• [TASK] The required result is every line of the records that includes "Kettlebells".

________

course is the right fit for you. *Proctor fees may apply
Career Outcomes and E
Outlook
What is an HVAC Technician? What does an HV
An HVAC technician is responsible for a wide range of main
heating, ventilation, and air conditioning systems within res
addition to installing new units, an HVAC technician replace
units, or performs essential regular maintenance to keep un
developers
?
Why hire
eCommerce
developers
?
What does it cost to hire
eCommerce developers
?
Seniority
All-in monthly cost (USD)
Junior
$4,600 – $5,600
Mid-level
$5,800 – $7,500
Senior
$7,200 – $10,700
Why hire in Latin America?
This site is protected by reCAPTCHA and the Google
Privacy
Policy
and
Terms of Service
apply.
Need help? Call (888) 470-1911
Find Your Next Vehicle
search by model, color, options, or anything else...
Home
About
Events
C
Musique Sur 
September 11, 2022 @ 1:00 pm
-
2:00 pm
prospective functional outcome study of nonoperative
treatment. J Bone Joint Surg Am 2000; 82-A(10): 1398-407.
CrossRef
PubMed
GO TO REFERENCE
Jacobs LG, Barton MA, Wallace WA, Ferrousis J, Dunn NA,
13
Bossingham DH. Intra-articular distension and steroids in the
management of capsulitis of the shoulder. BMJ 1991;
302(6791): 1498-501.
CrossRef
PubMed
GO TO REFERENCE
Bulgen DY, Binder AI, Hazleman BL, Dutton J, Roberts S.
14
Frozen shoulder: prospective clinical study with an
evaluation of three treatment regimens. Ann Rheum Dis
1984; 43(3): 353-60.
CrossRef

________

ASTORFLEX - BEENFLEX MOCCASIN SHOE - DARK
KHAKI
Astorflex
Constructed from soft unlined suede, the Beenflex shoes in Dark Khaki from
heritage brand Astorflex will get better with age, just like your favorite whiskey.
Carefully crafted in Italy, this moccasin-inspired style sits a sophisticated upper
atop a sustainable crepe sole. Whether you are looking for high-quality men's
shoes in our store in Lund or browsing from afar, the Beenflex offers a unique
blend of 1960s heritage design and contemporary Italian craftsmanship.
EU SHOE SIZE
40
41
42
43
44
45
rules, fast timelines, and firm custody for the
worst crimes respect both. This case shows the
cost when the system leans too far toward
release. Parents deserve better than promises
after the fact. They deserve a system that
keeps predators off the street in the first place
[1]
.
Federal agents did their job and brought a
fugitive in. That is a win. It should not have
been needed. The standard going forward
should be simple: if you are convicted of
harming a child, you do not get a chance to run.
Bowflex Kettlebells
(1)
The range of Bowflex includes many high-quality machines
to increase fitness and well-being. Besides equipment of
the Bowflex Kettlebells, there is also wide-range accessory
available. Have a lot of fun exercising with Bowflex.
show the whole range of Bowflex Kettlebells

________

• [ANSWER SPACE]
Bowflex Kettlebells
the Bowflex Kettlebells, there is also wide-range accessory
show the whole range of Bowflex Kettlebells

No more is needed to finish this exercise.